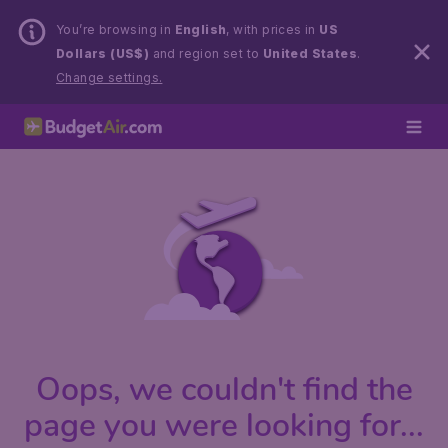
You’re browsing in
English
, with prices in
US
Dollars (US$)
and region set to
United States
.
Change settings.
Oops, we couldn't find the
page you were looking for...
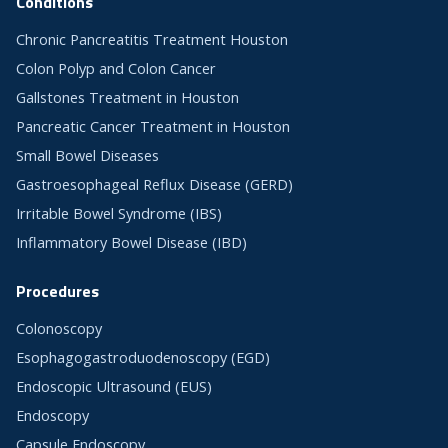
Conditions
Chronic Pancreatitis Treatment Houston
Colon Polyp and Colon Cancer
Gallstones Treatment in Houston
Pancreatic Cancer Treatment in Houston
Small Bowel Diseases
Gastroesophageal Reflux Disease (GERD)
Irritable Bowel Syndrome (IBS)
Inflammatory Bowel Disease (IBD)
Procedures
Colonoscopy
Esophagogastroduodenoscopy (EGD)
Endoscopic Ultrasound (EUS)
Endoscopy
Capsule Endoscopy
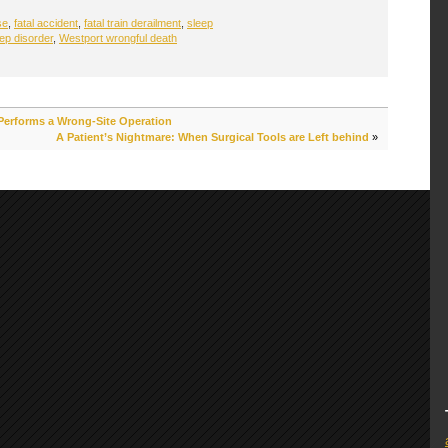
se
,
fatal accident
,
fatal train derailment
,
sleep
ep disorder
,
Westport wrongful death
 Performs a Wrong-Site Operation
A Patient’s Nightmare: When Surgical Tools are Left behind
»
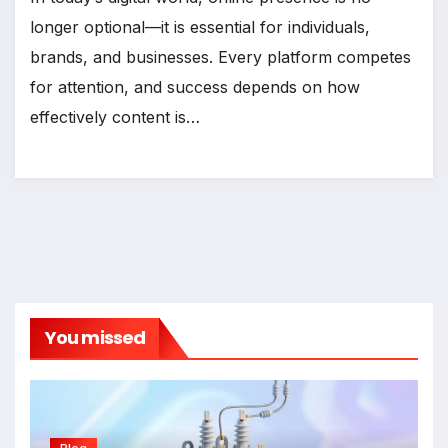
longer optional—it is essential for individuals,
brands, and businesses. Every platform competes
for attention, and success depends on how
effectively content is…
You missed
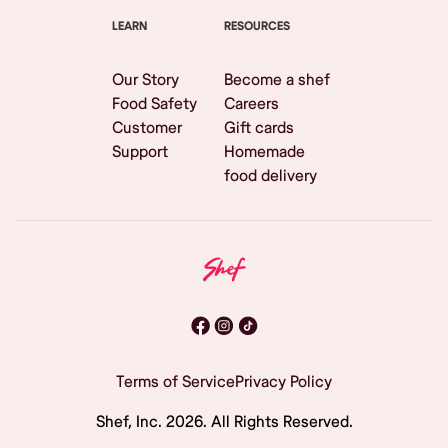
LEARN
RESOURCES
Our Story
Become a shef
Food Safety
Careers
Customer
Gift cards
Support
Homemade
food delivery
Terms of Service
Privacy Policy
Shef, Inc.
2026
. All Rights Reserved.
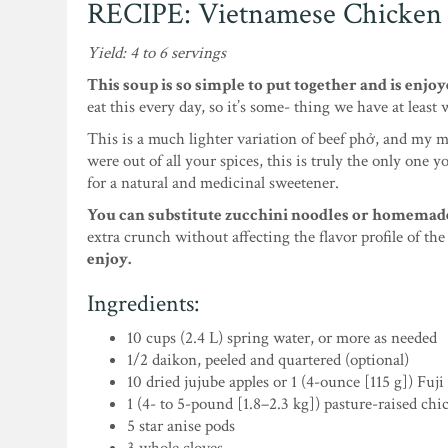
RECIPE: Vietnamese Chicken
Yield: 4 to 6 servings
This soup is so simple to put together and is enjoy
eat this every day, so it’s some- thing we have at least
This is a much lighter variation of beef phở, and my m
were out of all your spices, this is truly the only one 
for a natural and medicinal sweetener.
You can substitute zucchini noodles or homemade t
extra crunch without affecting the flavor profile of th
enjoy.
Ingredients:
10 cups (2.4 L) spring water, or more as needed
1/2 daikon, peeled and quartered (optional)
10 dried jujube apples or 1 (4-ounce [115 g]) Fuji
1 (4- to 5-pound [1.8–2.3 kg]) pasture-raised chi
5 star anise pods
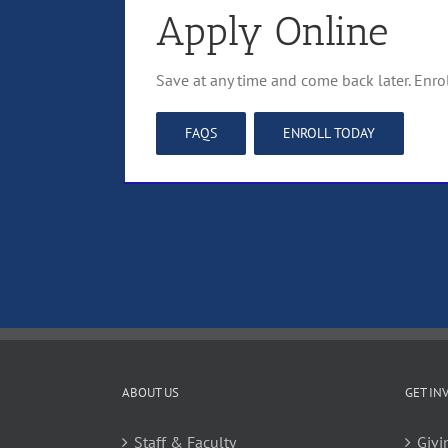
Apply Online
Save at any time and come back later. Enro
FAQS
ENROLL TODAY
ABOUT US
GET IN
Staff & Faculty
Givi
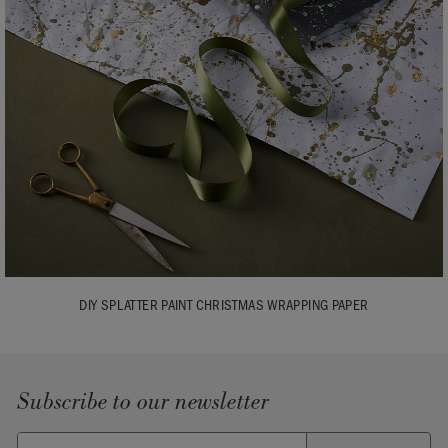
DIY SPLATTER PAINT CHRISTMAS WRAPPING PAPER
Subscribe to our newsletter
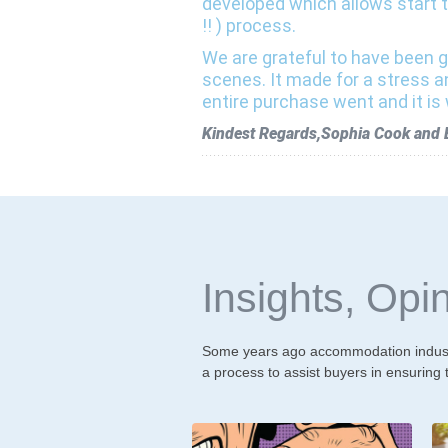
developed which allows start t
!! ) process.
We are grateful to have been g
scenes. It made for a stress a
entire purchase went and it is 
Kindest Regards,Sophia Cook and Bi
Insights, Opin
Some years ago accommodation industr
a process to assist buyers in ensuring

▶ [Exercise] Scan the entries above and copy each line where "Treatment" occurs.

▶ [Solution to this problem]
Chronic Pancreatitis Treatment Houston
Gallstones Treatment in Houston
Pancreatic Cancer Treatment in Houston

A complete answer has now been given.